TLR gene expression profiles were evaluated in aged and young non-stimulated VSMC by qRT-PCR. TLR4 expression was significantly higher in aged VSMC than young VSMC (A). Western blot analysis showing that aged VSMC exhibit higher TLR4 protein levels than young VSMC (B-C). Results are presented as means ± SEM and in (A) data shown represent one experiment with n = 15 mice as a source of cells / group. In (C) the values are normalized to β-actin expression and represent fold change relative to young VSMC value. In (B) and (C), data shown are representative of two independent experiments, with n = 4 mice / group / experiment as a source of cells. Differences between young and aged VSMC were analyzed using Student's t-test. **, P<0.01, ***, P<0.0001. All comparisons between young and aged groups were paired and performed contemporaneously.

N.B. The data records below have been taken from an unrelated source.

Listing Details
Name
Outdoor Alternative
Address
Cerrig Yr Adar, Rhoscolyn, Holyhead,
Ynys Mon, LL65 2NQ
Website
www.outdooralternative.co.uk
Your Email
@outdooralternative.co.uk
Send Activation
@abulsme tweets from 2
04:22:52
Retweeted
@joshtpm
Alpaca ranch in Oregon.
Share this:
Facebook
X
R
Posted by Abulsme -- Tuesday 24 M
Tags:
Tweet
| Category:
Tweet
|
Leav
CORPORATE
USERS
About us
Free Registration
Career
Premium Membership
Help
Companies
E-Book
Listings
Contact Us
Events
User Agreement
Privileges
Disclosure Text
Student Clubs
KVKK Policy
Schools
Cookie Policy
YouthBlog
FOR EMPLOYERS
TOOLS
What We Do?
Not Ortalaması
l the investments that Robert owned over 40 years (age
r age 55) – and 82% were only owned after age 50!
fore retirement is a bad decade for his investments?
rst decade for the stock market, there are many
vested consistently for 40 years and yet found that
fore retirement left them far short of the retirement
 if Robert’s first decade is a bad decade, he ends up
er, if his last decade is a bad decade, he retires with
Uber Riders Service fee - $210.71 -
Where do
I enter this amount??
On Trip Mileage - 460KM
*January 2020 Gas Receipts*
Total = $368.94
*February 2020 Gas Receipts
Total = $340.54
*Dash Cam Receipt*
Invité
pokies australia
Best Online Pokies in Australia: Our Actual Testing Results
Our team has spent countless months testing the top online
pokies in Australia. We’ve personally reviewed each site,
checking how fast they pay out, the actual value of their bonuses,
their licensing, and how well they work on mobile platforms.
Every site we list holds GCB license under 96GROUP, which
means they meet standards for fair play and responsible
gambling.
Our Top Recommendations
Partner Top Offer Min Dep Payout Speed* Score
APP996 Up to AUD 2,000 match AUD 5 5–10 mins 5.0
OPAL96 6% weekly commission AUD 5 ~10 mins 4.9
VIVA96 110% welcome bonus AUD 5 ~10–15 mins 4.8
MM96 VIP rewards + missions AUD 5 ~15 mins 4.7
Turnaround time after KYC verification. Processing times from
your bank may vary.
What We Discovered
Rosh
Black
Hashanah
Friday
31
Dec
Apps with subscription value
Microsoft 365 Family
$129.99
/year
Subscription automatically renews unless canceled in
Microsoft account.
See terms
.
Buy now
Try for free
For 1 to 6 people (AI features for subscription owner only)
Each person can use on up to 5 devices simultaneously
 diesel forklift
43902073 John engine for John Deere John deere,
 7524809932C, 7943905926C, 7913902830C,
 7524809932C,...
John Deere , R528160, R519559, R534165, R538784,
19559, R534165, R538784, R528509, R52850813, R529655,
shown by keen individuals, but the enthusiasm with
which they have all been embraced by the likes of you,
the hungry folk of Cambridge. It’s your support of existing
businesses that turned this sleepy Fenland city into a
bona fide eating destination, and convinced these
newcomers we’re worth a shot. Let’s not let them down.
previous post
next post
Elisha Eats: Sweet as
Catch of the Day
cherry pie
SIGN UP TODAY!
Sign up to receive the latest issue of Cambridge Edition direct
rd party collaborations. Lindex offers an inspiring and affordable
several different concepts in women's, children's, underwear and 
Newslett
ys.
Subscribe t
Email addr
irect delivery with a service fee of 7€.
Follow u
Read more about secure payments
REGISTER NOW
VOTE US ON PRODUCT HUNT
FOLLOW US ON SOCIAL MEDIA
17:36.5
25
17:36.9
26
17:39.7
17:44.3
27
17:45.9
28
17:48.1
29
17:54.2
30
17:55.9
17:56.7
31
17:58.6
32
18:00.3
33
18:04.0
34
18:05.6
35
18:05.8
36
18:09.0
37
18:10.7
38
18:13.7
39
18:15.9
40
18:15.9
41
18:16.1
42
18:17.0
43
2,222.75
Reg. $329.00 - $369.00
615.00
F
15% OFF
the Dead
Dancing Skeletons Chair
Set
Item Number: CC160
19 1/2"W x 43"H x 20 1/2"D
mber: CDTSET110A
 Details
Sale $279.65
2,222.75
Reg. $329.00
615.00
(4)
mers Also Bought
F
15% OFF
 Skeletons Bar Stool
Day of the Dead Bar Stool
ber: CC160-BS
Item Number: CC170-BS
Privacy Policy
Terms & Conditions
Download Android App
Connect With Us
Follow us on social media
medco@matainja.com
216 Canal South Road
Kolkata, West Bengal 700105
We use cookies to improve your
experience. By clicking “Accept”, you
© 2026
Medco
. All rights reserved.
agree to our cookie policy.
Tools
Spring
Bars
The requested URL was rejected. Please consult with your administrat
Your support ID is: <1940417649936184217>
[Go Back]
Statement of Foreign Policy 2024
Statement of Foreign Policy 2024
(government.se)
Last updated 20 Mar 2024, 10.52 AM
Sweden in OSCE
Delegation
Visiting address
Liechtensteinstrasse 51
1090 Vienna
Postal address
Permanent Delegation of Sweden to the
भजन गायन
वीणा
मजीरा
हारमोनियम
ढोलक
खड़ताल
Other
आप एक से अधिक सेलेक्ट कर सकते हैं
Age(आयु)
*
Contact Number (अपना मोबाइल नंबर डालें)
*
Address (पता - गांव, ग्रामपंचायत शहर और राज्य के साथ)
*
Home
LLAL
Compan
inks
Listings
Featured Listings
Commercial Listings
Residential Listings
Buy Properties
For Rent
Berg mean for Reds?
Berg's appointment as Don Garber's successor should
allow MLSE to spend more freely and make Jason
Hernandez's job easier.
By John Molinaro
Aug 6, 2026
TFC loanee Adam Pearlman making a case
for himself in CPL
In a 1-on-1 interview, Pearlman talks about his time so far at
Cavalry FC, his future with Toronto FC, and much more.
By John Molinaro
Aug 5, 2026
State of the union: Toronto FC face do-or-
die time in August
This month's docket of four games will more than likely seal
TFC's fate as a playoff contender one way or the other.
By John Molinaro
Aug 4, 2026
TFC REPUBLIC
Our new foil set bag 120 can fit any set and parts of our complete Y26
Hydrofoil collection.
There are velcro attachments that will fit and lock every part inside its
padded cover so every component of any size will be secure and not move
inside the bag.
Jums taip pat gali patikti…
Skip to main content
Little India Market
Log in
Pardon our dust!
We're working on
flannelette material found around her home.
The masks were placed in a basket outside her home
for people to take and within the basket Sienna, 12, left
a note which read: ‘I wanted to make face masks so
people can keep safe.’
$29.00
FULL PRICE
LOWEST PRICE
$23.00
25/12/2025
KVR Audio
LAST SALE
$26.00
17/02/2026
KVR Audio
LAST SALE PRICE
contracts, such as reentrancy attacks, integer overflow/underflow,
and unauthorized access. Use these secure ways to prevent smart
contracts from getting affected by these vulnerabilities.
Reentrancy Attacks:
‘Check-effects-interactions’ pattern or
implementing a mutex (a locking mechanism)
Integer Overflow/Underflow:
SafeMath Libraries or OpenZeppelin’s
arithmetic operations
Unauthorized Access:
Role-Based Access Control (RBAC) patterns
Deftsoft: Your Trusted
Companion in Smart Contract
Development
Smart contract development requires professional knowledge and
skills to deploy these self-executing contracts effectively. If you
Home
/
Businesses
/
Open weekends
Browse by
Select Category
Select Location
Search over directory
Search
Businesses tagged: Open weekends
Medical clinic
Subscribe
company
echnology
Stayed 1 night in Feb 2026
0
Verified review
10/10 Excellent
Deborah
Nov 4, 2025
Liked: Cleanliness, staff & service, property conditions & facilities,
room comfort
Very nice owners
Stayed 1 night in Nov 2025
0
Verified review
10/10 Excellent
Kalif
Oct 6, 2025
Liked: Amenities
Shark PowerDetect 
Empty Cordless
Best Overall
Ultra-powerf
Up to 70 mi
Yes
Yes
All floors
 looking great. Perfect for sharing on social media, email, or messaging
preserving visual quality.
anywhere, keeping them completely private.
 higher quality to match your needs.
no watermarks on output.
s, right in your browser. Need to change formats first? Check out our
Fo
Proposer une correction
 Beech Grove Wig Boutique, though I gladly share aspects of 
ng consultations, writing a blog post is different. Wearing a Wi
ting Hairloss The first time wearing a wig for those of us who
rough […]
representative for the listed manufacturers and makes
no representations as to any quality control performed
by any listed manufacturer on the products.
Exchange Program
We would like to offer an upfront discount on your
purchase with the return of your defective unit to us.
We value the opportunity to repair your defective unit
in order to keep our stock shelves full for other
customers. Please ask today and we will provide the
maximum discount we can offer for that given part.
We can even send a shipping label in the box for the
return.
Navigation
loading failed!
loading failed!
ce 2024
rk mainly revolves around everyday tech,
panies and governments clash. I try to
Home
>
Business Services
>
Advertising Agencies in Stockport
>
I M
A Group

Figure 6. Elevated IL-6 secretion by aged VSMC and aortas is in part TLR4 and MyD88 dependent

Aortas were harvested from aged (10-11 month of age) or young (6-8 weeks of age) WT, TLR4^-/- or Myd88^-/- mice, and VSMC were isolated from these aortas. VSMC were cultured in fresh medium for 16 hours without stimulation, and IL-6 was measured in the supernatants by ELISA. Aged TLR4^-/- (denoted as OTLR4^-/-) (A) Myd88^-/- (denoted as OMyD88^-/-) (B) VSMC exhibited a significant reduction in IL-6 production in comparison with the aged WT counterparts. This was also evident in the young VSMC. Results are presented as means ± SD, n = 3 mice / group for both panels A and B. Differences between groups were analyzed using one-way ANOVA with Bonferroni's post-hoc test. *, P<0.05. O:old 10-11 month; Y: young 6-8 weeks.